Stored items:
======
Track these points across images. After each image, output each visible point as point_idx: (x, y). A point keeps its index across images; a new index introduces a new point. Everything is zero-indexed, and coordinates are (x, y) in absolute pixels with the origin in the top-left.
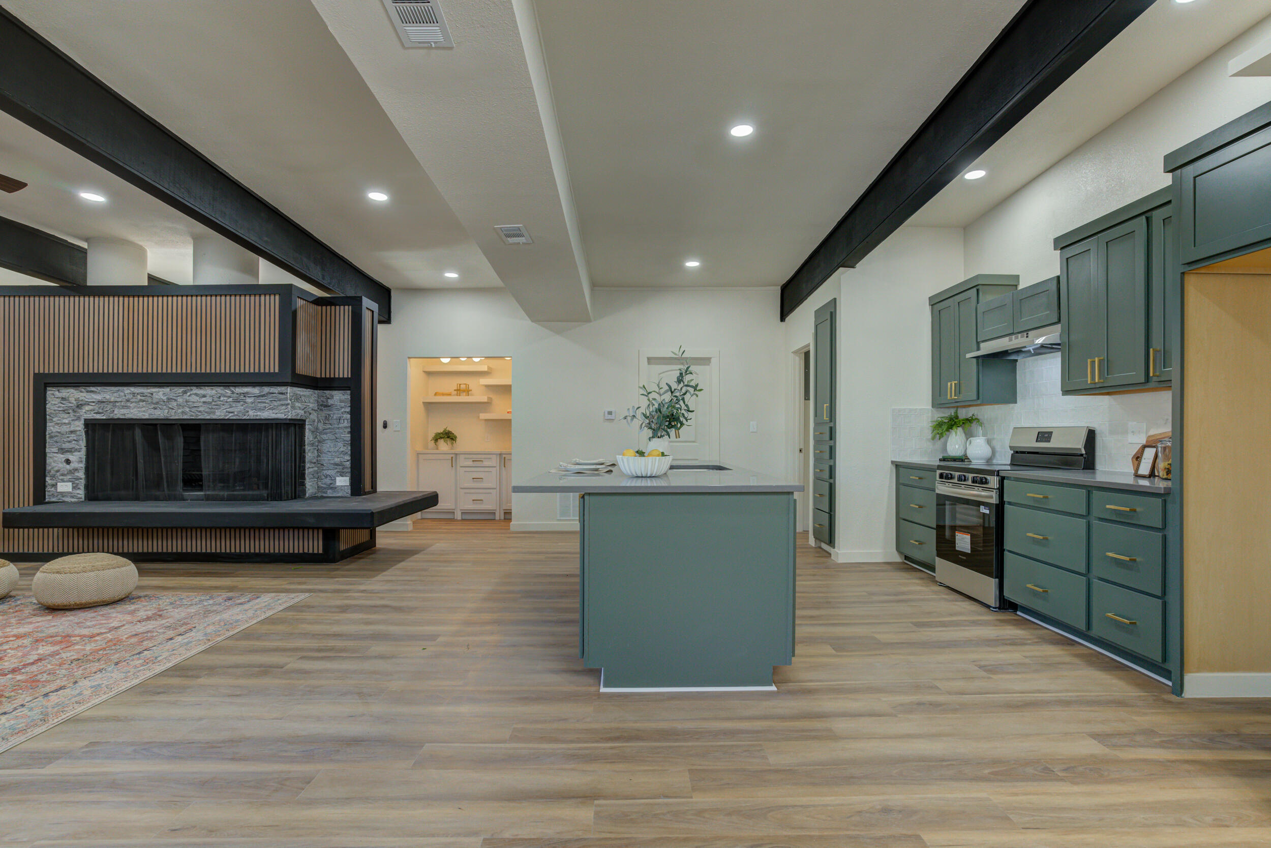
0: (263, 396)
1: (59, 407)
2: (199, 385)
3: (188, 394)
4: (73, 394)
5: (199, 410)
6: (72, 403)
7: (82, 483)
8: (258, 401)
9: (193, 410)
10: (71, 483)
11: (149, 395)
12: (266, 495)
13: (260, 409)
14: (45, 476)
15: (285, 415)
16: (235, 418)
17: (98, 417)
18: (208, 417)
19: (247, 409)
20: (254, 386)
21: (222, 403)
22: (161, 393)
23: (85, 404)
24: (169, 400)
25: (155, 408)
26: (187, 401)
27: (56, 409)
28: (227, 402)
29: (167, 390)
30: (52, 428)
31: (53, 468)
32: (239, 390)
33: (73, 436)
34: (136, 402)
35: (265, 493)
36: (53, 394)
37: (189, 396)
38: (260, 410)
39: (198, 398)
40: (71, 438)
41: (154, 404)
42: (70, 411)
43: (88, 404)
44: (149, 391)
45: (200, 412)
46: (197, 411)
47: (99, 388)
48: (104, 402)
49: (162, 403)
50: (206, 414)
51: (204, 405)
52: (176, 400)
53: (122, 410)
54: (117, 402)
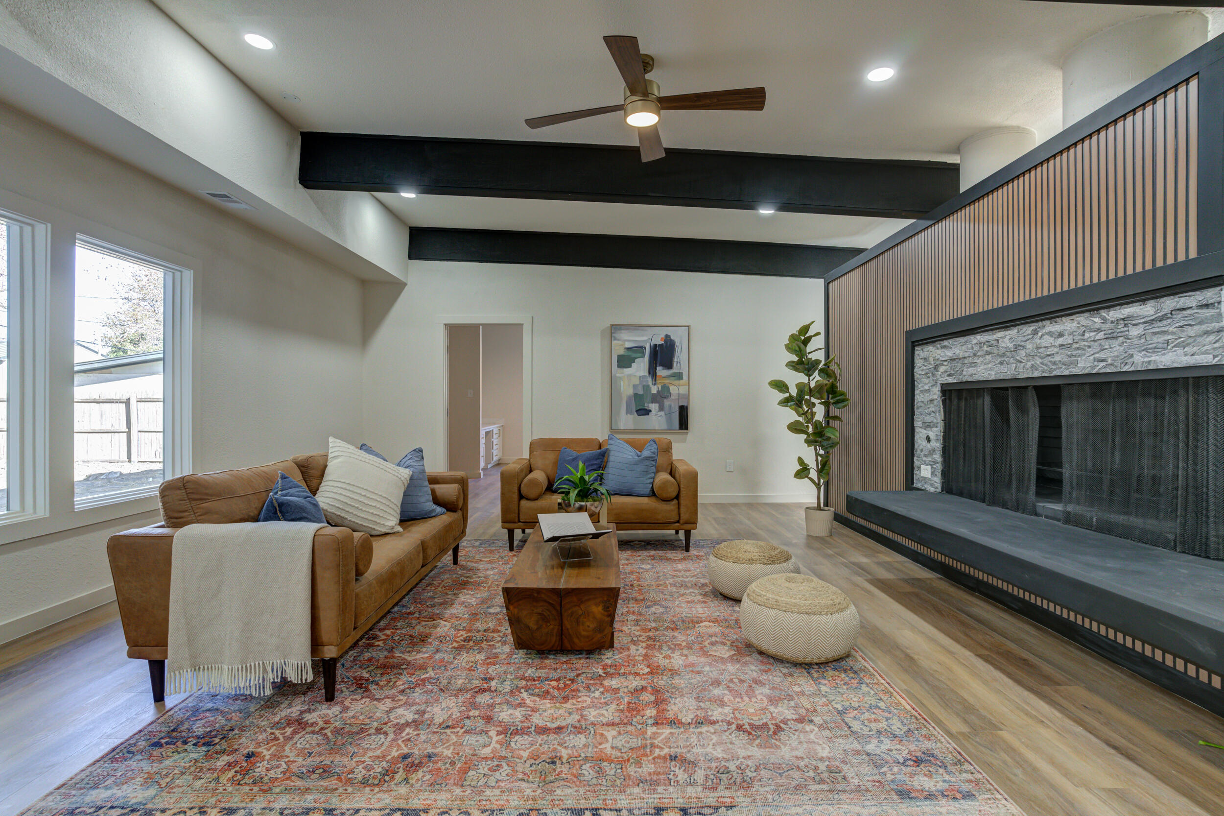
0: (1161, 319)
2: (1052, 315)
3: (1040, 334)
4: (932, 352)
5: (1053, 360)
6: (931, 365)
7: (939, 467)
8: (1152, 330)
9: (1046, 361)
10: (930, 467)
11: (995, 343)
12: (1171, 536)
13: (1155, 348)
14: (913, 456)
15: (1215, 357)
16: (1108, 370)
17: (951, 380)
18: (1066, 373)
19: (1130, 351)
20: (1144, 301)
22: (1007, 338)
23: (940, 364)
24: (1017, 347)
25: (1001, 363)
26: (1038, 348)
27: (921, 372)
28: (1095, 341)
29: (1013, 332)
30: (918, 396)
31: (919, 446)
32: (1115, 314)
33: (932, 407)
34: (982, 356)
35: (1169, 528)
36: (919, 354)
37: (1041, 337)
38: (1156, 350)
39: (1051, 340)
40: (930, 409)
41: (1000, 356)
42: (930, 374)
43: (942, 363)
44: (995, 337)
45: (1054, 363)
46: (1050, 362)
47: (950, 341)
48: (954, 359)
49: (1008, 354)
50: (1064, 367)
51: (1060, 351)
52: (1024, 347)
53: (970, 369)
54: (966, 358)
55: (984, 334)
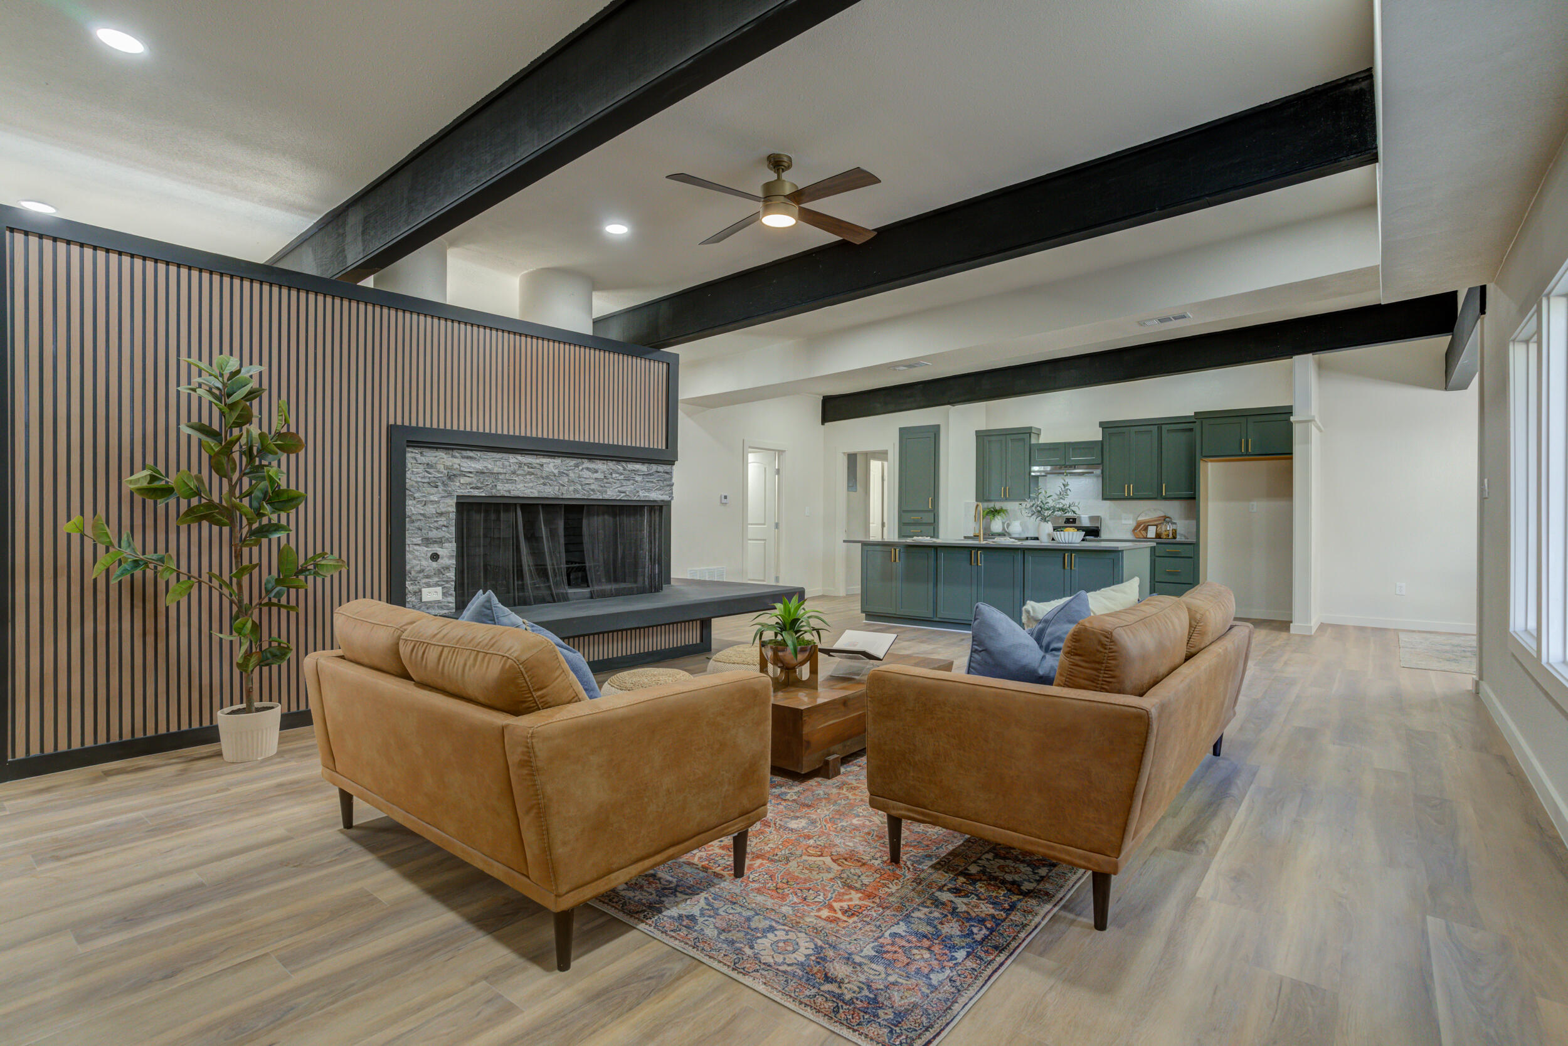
0: (651, 475)
1: (424, 477)
2: (591, 457)
3: (580, 468)
4: (443, 460)
5: (593, 488)
6: (441, 473)
7: (454, 585)
8: (647, 479)
9: (587, 487)
10: (441, 588)
11: (538, 466)
14: (404, 580)
17: (476, 493)
18: (601, 498)
19: (638, 489)
20: (643, 463)
21: (614, 480)
22: (551, 465)
23: (460, 475)
24: (561, 473)
25: (544, 484)
26: (580, 477)
27: (419, 480)
28: (618, 479)
29: (558, 461)
30: (412, 509)
31: (413, 567)
32: (631, 466)
33: (443, 521)
34: (522, 475)
36: (415, 459)
37: (583, 469)
38: (649, 490)
39: (591, 473)
40: (440, 523)
41: (543, 478)
42: (439, 484)
43: (463, 474)
44: (538, 461)
45: (593, 490)
46: (589, 488)
47: (479, 454)
48: (484, 473)
49: (552, 478)
50: (599, 493)
51: (596, 483)
52: (567, 475)
53: (506, 485)
54: (501, 473)
55: (527, 456)
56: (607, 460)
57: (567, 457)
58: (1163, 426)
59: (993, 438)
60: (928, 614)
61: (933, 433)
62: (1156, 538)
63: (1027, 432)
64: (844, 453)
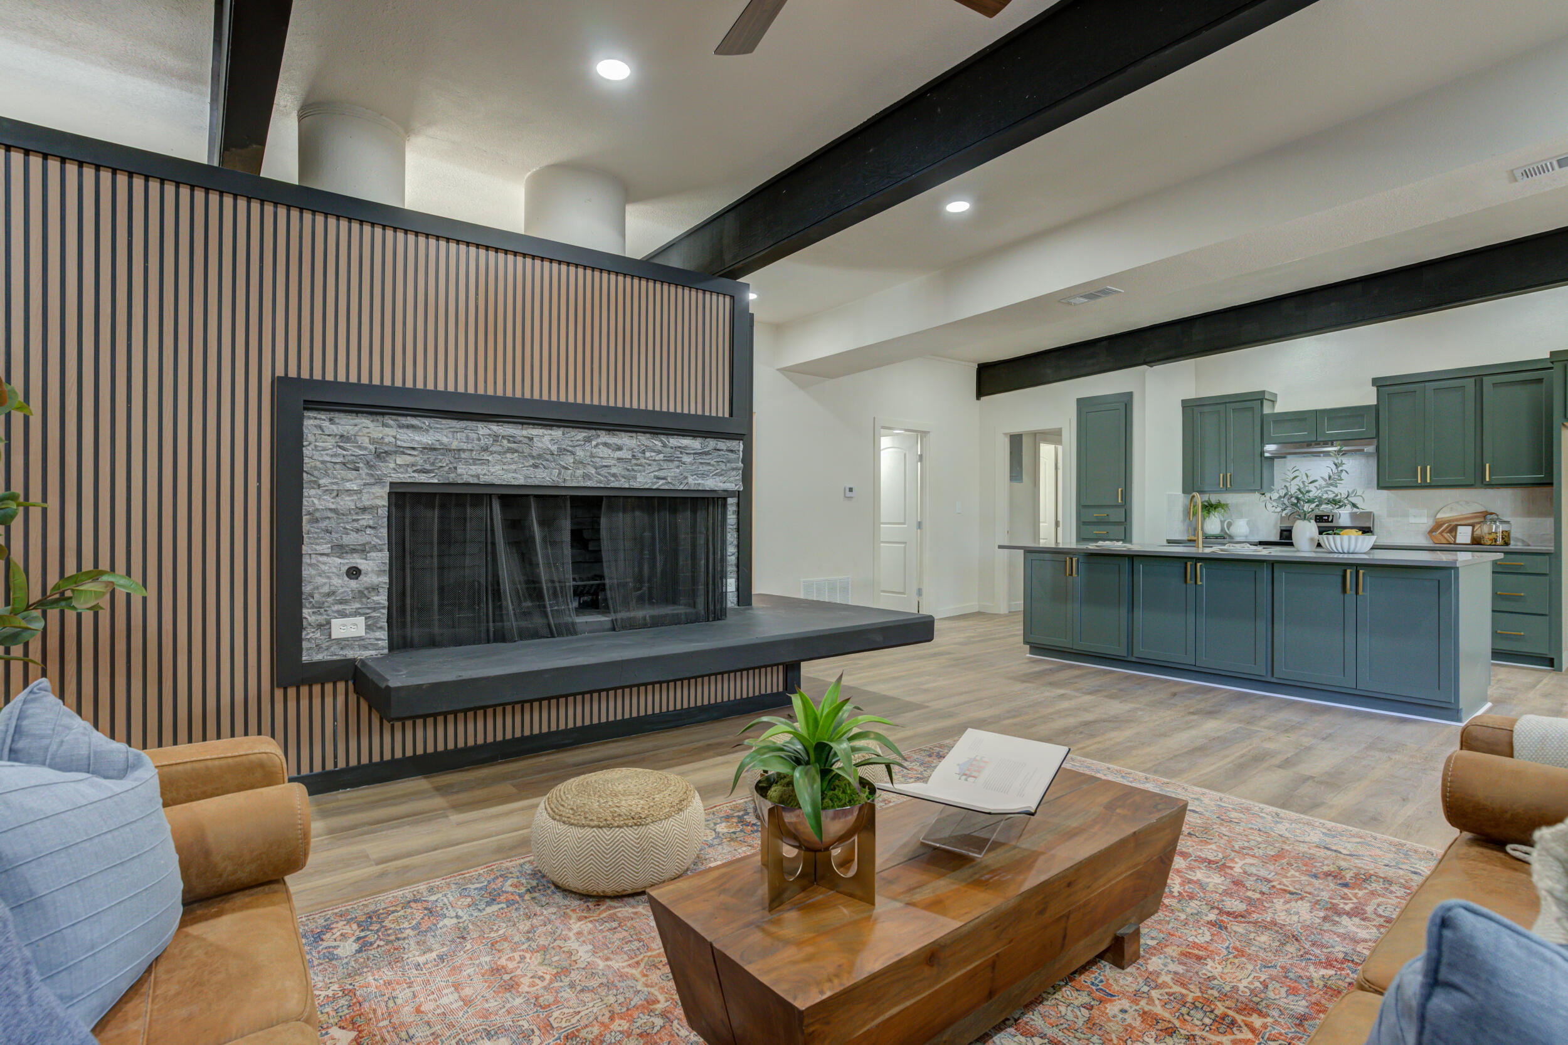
0: (706, 453)
1: (335, 455)
2: (611, 428)
3: (594, 443)
4: (367, 430)
5: (612, 472)
6: (365, 449)
7: (383, 615)
8: (700, 461)
9: (604, 471)
10: (361, 619)
11: (526, 441)
13: (703, 474)
14: (300, 606)
15: (736, 485)
16: (667, 487)
17: (423, 478)
18: (627, 486)
19: (685, 474)
20: (694, 437)
21: (648, 462)
22: (547, 439)
23: (396, 452)
24: (562, 451)
25: (535, 466)
26: (592, 456)
27: (328, 459)
28: (654, 460)
29: (557, 433)
30: (316, 501)
31: (317, 588)
32: (674, 441)
33: (366, 519)
34: (499, 453)
36: (320, 427)
37: (597, 445)
38: (703, 476)
39: (609, 451)
40: (362, 523)
41: (533, 457)
42: (361, 465)
43: (401, 451)
44: (525, 433)
45: (614, 475)
46: (608, 473)
47: (427, 421)
48: (435, 449)
49: (549, 457)
50: (623, 480)
51: (619, 465)
52: (573, 453)
53: (473, 467)
54: (464, 450)
55: (506, 425)
56: (636, 432)
57: (573, 427)
58: (1485, 378)
59: (1206, 409)
60: (1121, 651)
61: (1125, 404)
62: (1473, 544)
63: (1259, 398)
64: (1005, 434)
======
PROBLEM TO WORK ON: Up to and including the line containing "53: (122, 410)", quote each line of the entries above from the very first, please, exactly and without images.

RESPONSE TO THE TASK:
Track these points across images. After each image, output each visible point as point_idx: (x, y). A point keeps its index across images; a new index introduces a new point. Everything is zero-indexed, and coordinates are (x, y) in absolute pixels with the origin in the top-left.
0: (263, 396)
1: (59, 407)
2: (199, 385)
3: (188, 394)
4: (73, 394)
5: (199, 410)
6: (72, 403)
7: (82, 483)
8: (258, 401)
9: (193, 410)
10: (71, 483)
11: (149, 395)
12: (266, 495)
13: (260, 409)
14: (45, 476)
15: (285, 415)
16: (235, 418)
17: (98, 417)
18: (208, 417)
19: (247, 409)
20: (254, 386)
21: (222, 403)
22: (161, 393)
23: (85, 404)
24: (169, 400)
25: (155, 408)
26: (187, 401)
27: (56, 409)
28: (227, 402)
29: (167, 390)
30: (52, 428)
31: (53, 468)
32: (239, 390)
33: (73, 436)
34: (136, 402)
35: (265, 493)
36: (53, 394)
37: (189, 396)
38: (260, 410)
39: (198, 398)
40: (71, 438)
41: (154, 404)
42: (70, 411)
43: (88, 404)
44: (149, 391)
45: (200, 412)
46: (197, 411)
47: (99, 388)
48: (104, 402)
49: (162, 403)
50: (206, 414)
51: (204, 405)
52: (176, 400)
53: (122, 410)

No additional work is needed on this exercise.